During his tenure, Tucker practiced law, successfully enrolled in the cable television business, expanding from Arkansas to other parts of the United States.
He was elected lieutenant governor in 1990. When Clinton began the presidential election the following year, he was reluctantly forced to transfer power to his old rival. After Clinton was elected in 1992 and resigned as governor, Tucker became his successor. He was elected to a full term in 1994, but resigned two years later.
At the end of 1996 he had a liver transplant. Two years later, Starr chased him again, and Tucker pleaded guilty to tax fraud “to avoid going to prison.”
“The Department of Justice and the IRS ultimately admitted Starr accused him of violating Tucker in a section of federal bankruptcy law that didn't exist even at the time of cable television trading in the 1980s,” Dumas said. I added. “The government ultimately concluded that it might be owing Tucker's money, but how unidentified it was. It sent him and his wife a check of $1.44.

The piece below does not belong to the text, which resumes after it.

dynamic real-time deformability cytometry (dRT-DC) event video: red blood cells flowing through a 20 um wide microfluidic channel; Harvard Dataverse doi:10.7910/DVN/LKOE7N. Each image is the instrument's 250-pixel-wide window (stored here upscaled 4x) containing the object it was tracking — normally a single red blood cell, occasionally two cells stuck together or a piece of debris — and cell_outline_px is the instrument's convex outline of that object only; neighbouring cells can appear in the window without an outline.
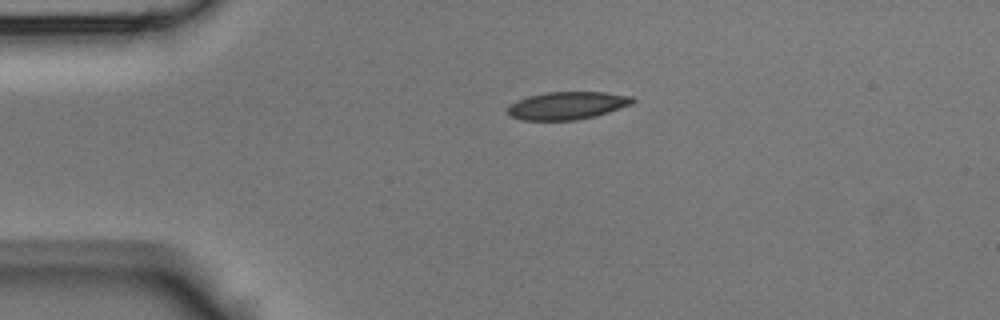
{"species": "Egyptian fruit bat (a non-hibernating species)", "species_latin": "Rousettus aegyptiacus", "temperature_condition": "room temperature", "stored_images_in_passage": 35, "camera_frame_rate_fps": 3000, "um_per_image_px": 0.085, "animal": {"sex": "male"}, "frame": {"image": 1, "passage_image": 1, "time_ms": 0.0, "image_size_px": [1000, 320], "cell_outline_px": [[636, 100], [632, 104], [596, 116], [576, 120], [524, 120], [508, 116], [508, 108], [516, 100], [528, 96], [548, 92], [604, 92], [632, 96]], "centroid_in_image_um": [48.22, 8.97], "position_along_channel_um": 36.8, "area_um2": 20.17}}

In addition to his daughter Anna, Mr. Tucker was survived by his wife Betty Allen (Alworth) Tucker. another daughter, Sarah Allen Tucker; son-in-law, Lance Alworth Jr.; stepdaughter, Kelly Driscoll; sister, Carol Tucker Foreman; Nine grandchildren. and one great grandson.
Tucker once recalled in an interview that Starr's prosecutors put him in order to reach Clinton.
“What they wanted me to do was to remember the conversation I had between Bill Clinton and David Hale. It wasn't like that. But they got Bill Clinton. I was trying to ensure that it could be done. That was the purpose of those prosecutions and I was of no use to them.
Steve Burns contributed a report from Little Rock.